I never thought I'd find comfort in violence.

The calm seas played a catastrophic tune and the soft sway of the leaves felt like a sharp blade to the skin, slowly bleeding you dry until you become a shell of who you once were. Suddenly, colour had no distinct meaning, or difference. It was simply a shade, nothing more, nothing less. There was nothing wondrous about seeing the sun rise in the morning where no one else was awake or watching as the sky descended into darkness and the moon its replacement. It was decoration to make something look pretty, that was all there was to it.

I had forgotten when I last moved from this spot or whether days, weeks or even months have passed by since I'd last seen anyone other than Kaede. It was a period of reflection, of self-actualisation. I realised some things and in return, Kaede kept me company, refusing to ever leave me alone. I was beginning to think that she was the only constant in my life.

Sometimes, I'd hear him. And when I thought all I could ever feel was nothing, his voice would make me feel again and I despised the way it felt. I didn't want to feel, everything was easier when I didn't feel.

He'd talk about his day, he'd tell me about what he did and what his troubles were and what he ate and what he read at night, he'd talk about other people but I only ever really cared about what he said about himself, he'd tell me what happened in the Village, the riots breaking out, the increased cases of arson and distrust among the civilians, he'd ask me how I felt, how it was like being trapped in my own mind not being able to move my body but be able to hear what was going on around me and I made no effort to respond. I didn't try to wake up nor did I want to.

At times it was calming, listening to his voice. He'd leave for a short period of time and return again, there was always someone with him who never really left despite the few occasions and again- I'd feel something.

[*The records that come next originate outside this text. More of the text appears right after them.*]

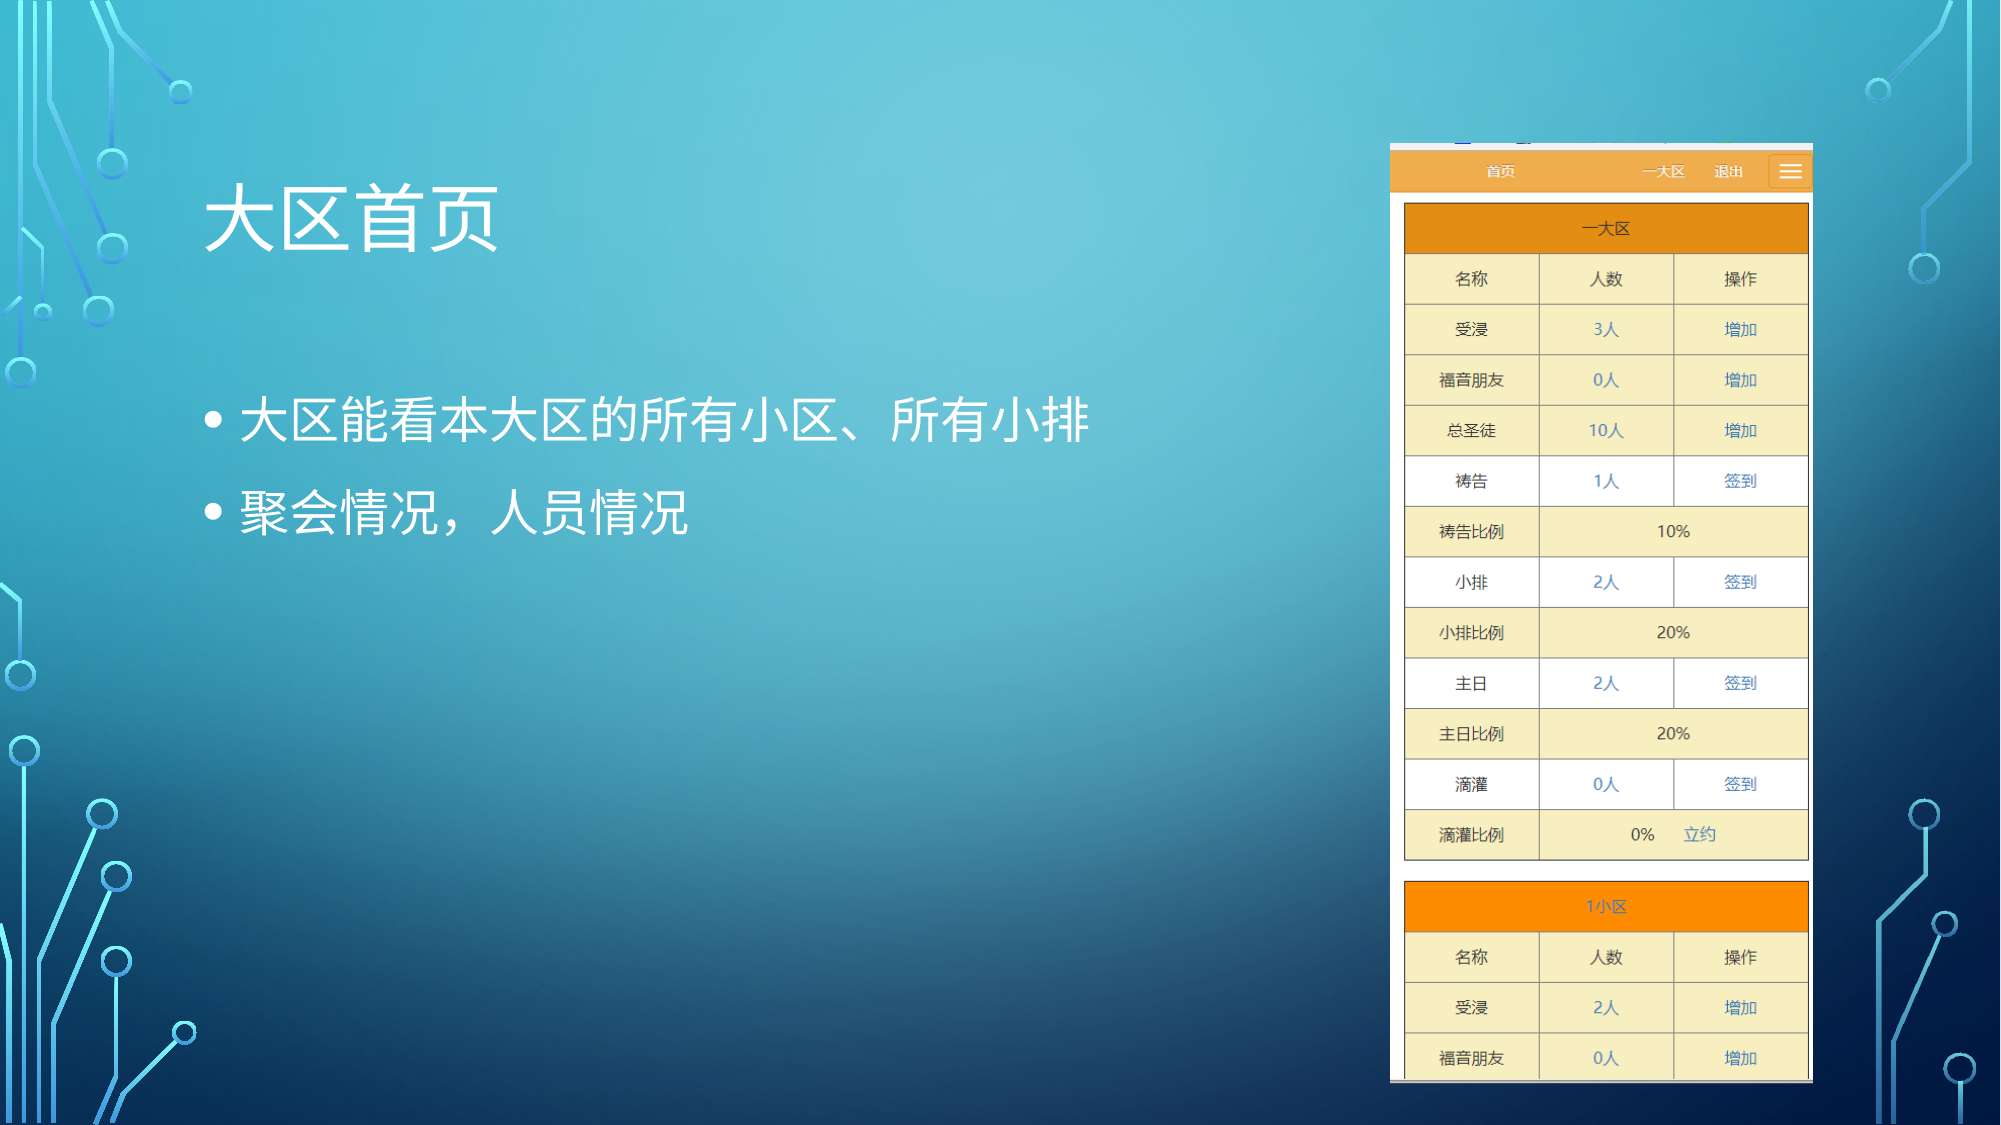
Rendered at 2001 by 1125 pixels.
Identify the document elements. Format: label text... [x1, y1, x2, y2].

title 大区首页 [187, 101, 1813, 344]
list 大区能看本大区的所有小区、所有小排 聚会情况，人员情况 [187, 369, 1390, 950]
picture [1390, 143, 1813, 1084]
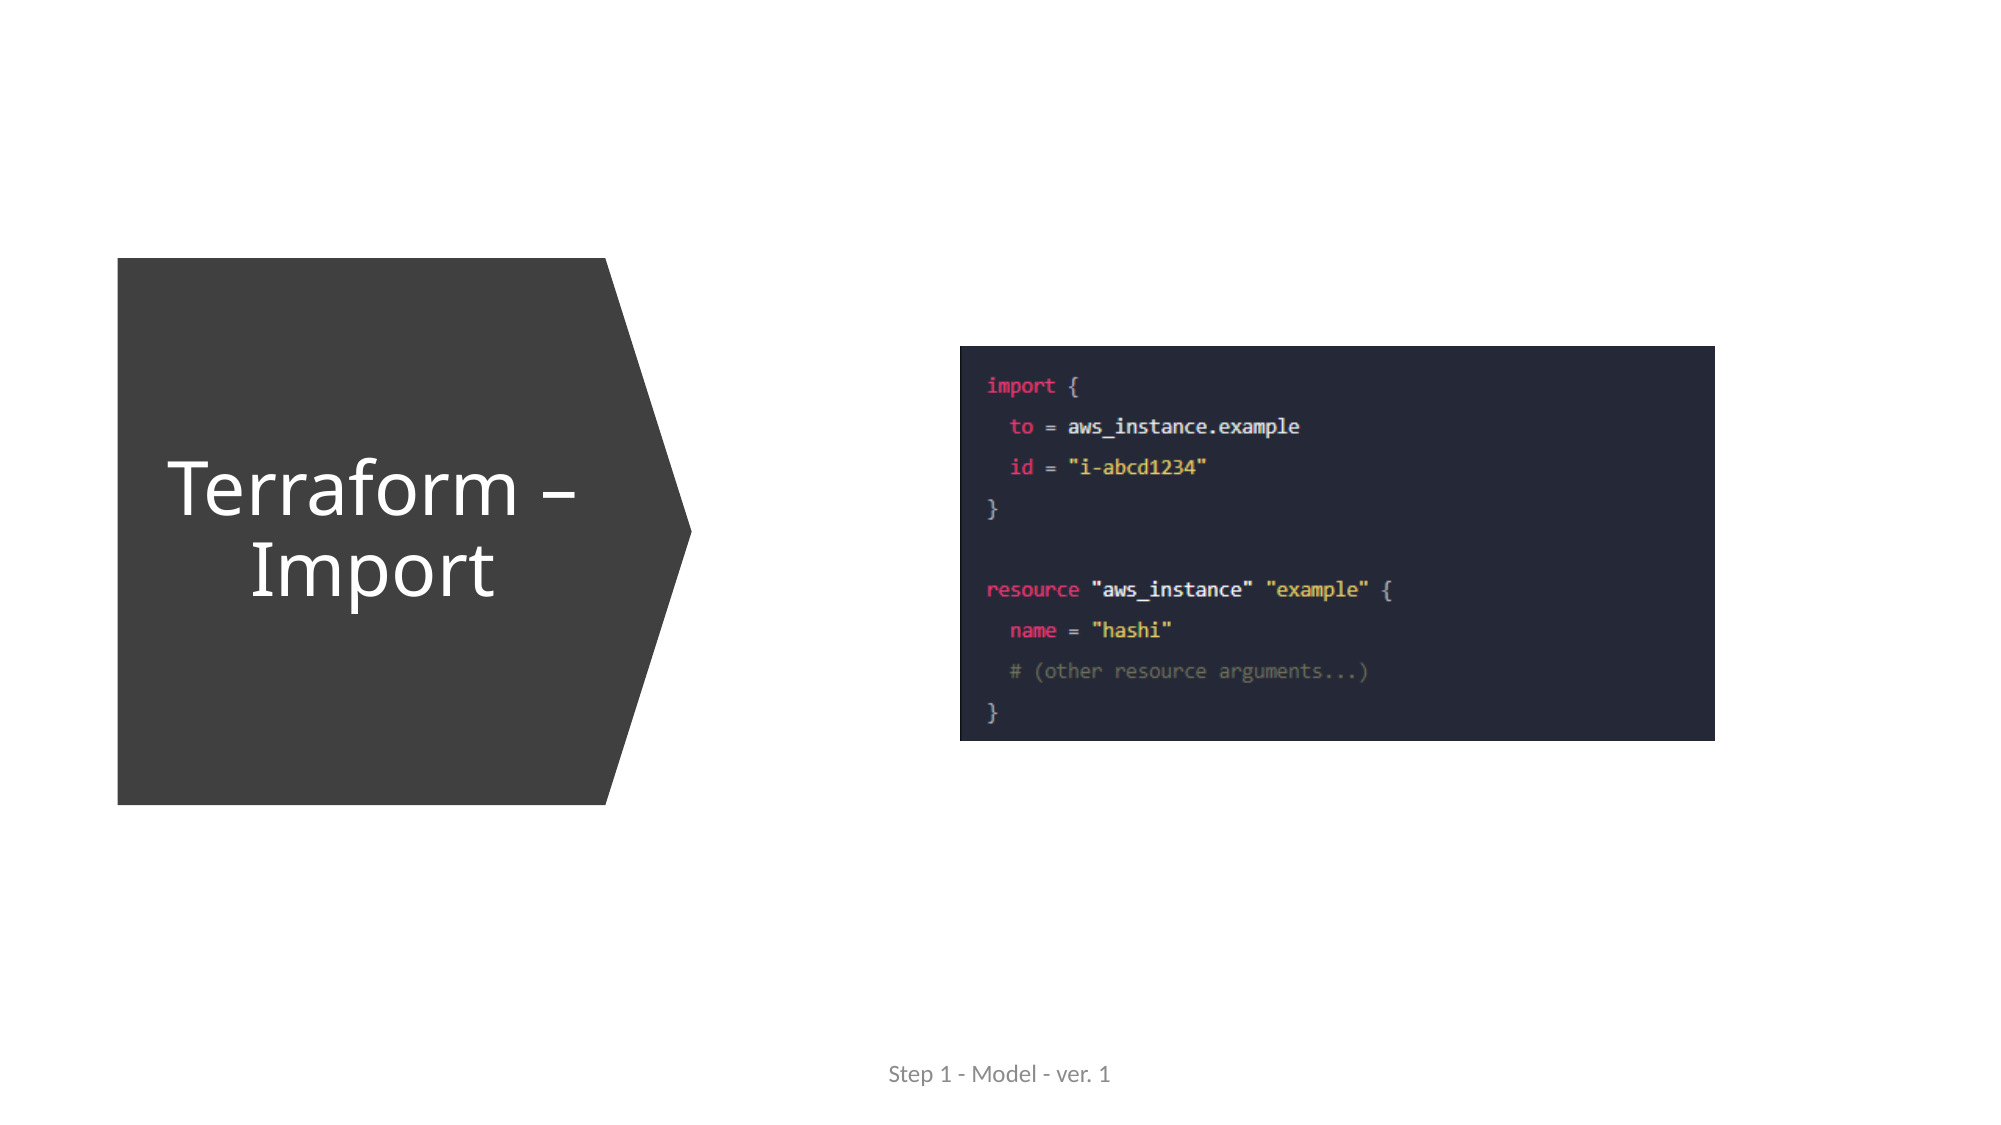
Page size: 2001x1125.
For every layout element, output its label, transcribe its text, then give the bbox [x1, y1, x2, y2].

text_box [116, 257, 693, 807]
title Terraform – Import [145, 322, 600, 741]
footer Step 1 - Model - ver. 1 [662, 1042, 1338, 1103]
picture [960, 346, 1715, 741]
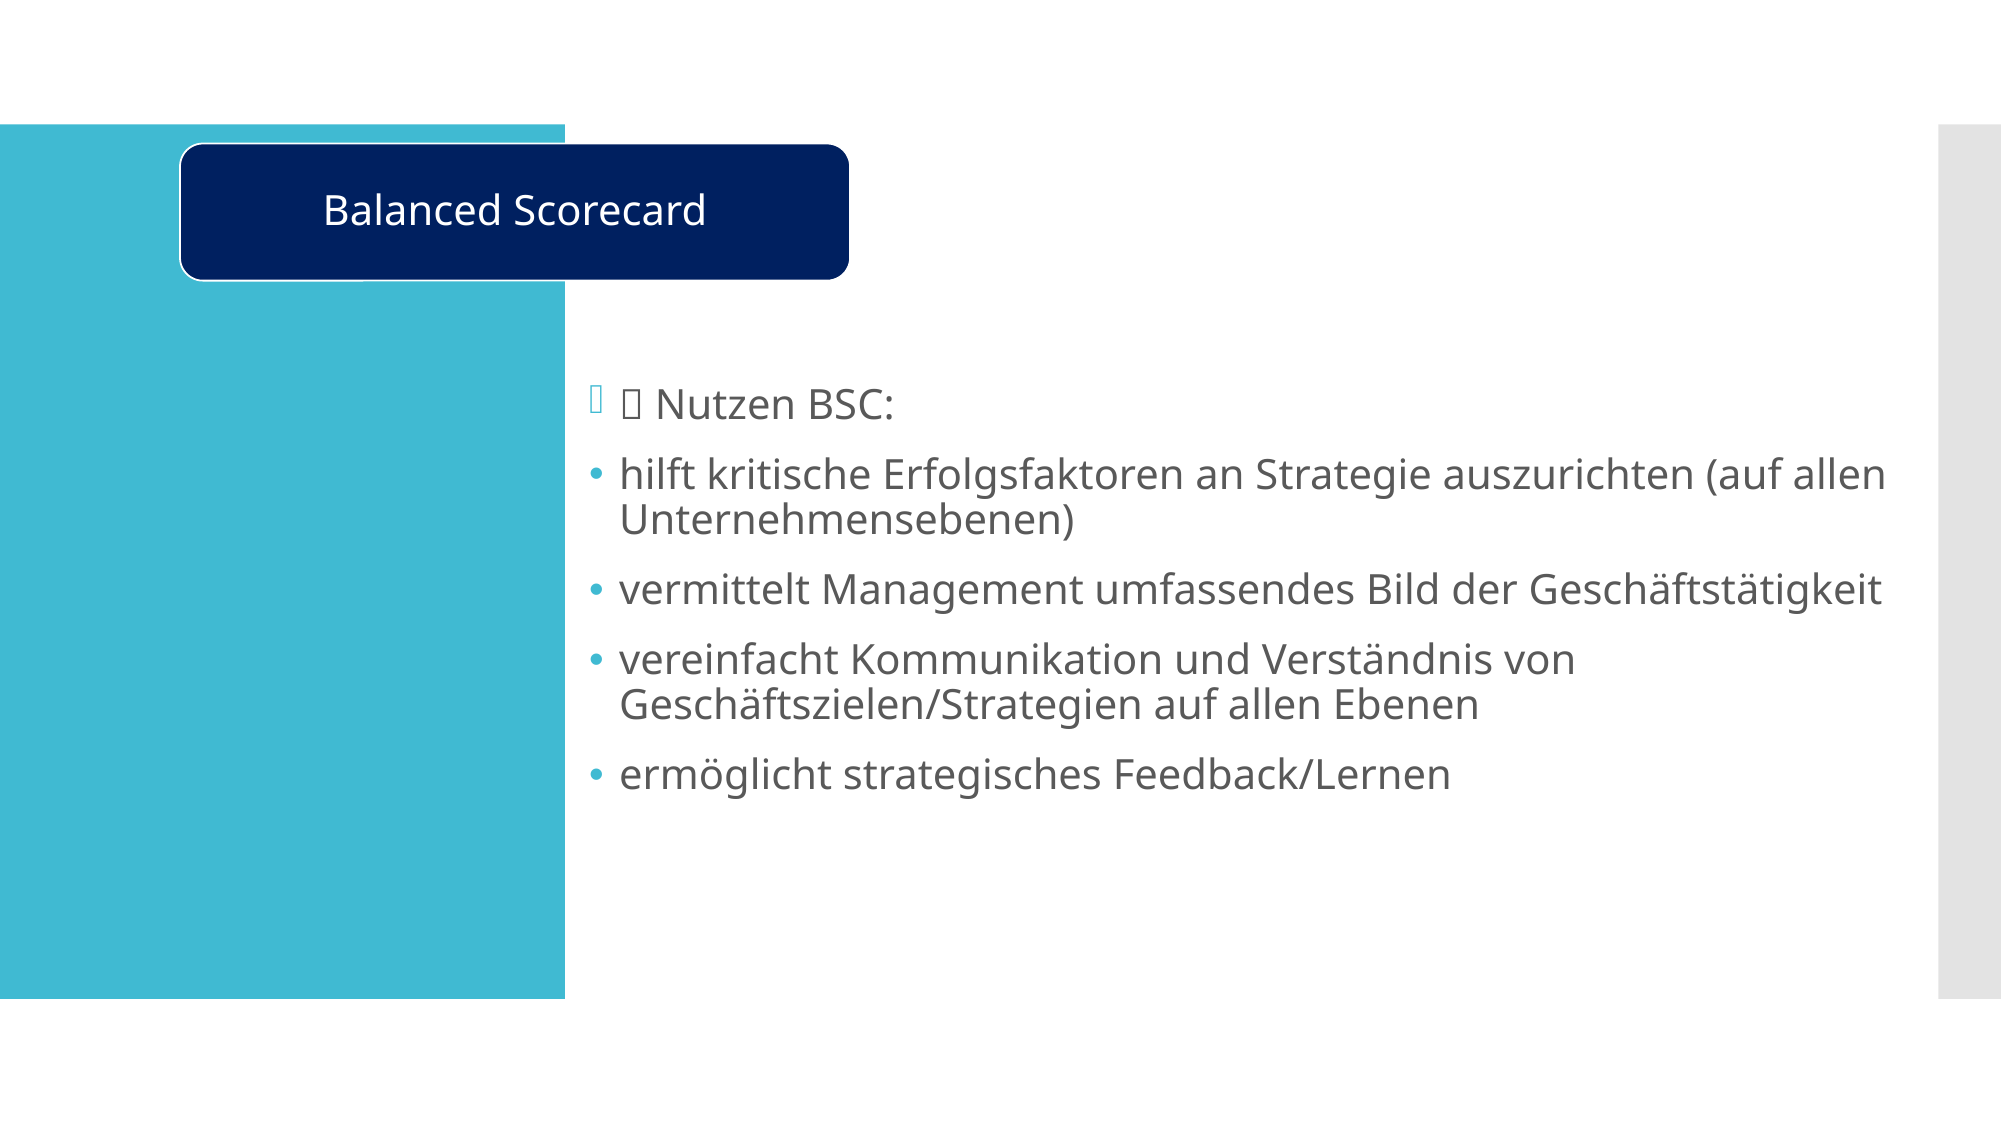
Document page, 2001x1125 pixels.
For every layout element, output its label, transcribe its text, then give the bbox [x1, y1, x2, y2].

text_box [179, 143, 851, 281]
list  Nutzen BSC: hilft kritische Erfolgsfaktoren an Strategie auszurichten (auf allen Unternehmensebenen) vermittelt Management umfassendes Bild der Geschäftstätigkeit vereinfacht Kommunikation und Verständnis von Geschäftszielen/Strategien auf allen Ebenen ermöglicht strategisches Feedback/Lernen [574, 636, 1938, 930]
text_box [90, 143, 1953, 636]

That was when I stopped indulging in that matter and ignored it.

There was one occasion when I did want to reply, where I did want him to listen to me and heed my words. He'd asked me, why I kept running away from him. Why I kept leaving him behind. Why I left him alone. Why I never took him with me. It wasn't the question itself, rather the emotions in his voice that made it harder to breathe and suddenly this world I was in felt like a cage— like four walls closing in on me, the space gradually growing smaller and smaller. I never really knew what to say only that I wanted to say something, anything at all that would make him not feel the way he did.

When I felt, it reminded me of when I saw her body. The helplessness, the grief, the pain, the anger, the sadness, all being thrown at me simultaneously. And then it'd happen again.

It'd replay. Like an endless, infinite loop of misery. It made me feel like I was going insane and I needed a little bit of sanity if I was going to leave this sanctuary of mine and into the world of pain. Only a little bit.

The first thing I did when I gained consciousness was feel my surroundings. I always desired to be in control and not having awareness or information about where I was and what would happen next made me feel unsettled. There was an uncomfortable needle prodding my arm and an oxygen mask covering my face, the blinds were shut, they had to be, otherwise I would've felt the warmth of the sun grip my skin and force me to acknowledge it once again- to truly understand what it meant to wake up and see another day. I didn't wish to see or hear anything, but I had to. I had to face reality and the emotions I'd feel when I saw colours again.